**What you will do**
• a. List the factors the article page below names as relating to each employee's functional status.
• b. Answer these questions from the article page below:
(i) In which volume and number of the journal did the article appear?
(ii) How many cases did the dataset contain?
(iii) Which algorithm achieved the better accuracy?

**Document section**
· · · · · · ·
International Journal of Computer Applications |
Foundation of Computer Science (FCS), NY, USA |
Volume 166 - Number 4 |
Year of Publication: 2017 |
Authors: Mohamed Elglaad, A. A. Ewees, E. E. Abd-Elrazek |
10.5120/ijca2017914033 |
Mohamed Elglaad, A. A. Ewees, E. E. Abd-Elrazek . A Prediction Method to Improve Training Management. International Journal of Computer Applications. 166, 4 ( May 2017), 39-43. DOI=10.5120/ijca2017914033
The current research aims to use expert systems techniques to predict the training needs of trainees based on several factors related to the functional status of each employee (group, quality, job, training courses), which are essential factors in this forecasting process; because of the diversity of the training needs in light of the job conditions, technological and international development. So, the hold makers are imposed to identify these needs which are determined as the most important processes lead to success the training process. In this paper, three prediction algorithms were used: Bagging, NaviaBayes, and Neural Network to predict the training needs of the trainees in order to support and decision-making among the decision makers in education and increase the accuracy as well as the effectiveness of the training courses. The dataset consisted of 334 cases. The results of the experiments showed that the Bagging algorithm achieved the better accuracy against the rest of the algorithms.
· · · · · · ·
**Records shown**
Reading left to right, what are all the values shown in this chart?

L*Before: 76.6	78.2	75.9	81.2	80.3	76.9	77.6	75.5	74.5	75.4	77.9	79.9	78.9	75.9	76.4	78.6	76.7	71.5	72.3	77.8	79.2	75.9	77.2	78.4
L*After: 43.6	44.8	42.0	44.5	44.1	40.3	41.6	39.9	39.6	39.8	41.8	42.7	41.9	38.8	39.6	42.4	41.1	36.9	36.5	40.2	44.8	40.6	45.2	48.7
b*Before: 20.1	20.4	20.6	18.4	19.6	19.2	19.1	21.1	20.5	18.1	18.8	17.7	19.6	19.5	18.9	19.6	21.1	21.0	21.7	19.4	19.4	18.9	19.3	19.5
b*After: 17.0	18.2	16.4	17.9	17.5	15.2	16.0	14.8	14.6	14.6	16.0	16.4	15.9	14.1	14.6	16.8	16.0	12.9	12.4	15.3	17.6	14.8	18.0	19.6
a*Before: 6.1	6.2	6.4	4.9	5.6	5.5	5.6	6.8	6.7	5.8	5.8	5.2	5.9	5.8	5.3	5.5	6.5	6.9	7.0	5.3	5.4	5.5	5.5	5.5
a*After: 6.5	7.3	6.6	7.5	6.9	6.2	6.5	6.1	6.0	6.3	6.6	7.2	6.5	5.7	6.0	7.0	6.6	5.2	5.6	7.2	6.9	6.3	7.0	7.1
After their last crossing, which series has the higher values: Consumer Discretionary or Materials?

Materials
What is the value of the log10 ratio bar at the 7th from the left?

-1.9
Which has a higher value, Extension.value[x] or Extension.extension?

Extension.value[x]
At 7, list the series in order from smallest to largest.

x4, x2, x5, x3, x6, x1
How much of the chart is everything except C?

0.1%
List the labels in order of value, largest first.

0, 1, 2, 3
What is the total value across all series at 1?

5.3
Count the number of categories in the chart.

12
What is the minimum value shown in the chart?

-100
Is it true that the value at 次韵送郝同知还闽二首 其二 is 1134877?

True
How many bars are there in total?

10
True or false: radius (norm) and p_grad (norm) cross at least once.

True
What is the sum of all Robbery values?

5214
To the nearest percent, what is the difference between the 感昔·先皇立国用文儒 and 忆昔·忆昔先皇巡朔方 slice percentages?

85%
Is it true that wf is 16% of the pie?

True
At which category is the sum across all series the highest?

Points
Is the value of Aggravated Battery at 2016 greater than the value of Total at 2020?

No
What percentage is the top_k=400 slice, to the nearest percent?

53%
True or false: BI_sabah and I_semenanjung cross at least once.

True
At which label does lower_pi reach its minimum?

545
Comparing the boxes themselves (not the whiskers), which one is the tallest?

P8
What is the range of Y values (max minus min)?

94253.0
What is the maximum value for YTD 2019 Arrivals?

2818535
· · · · · · ·
**Task responses**
• a. group, quality, job, training courses

• b.
(i) Volume 166, Number 4
(ii) 334
(iii) Bagging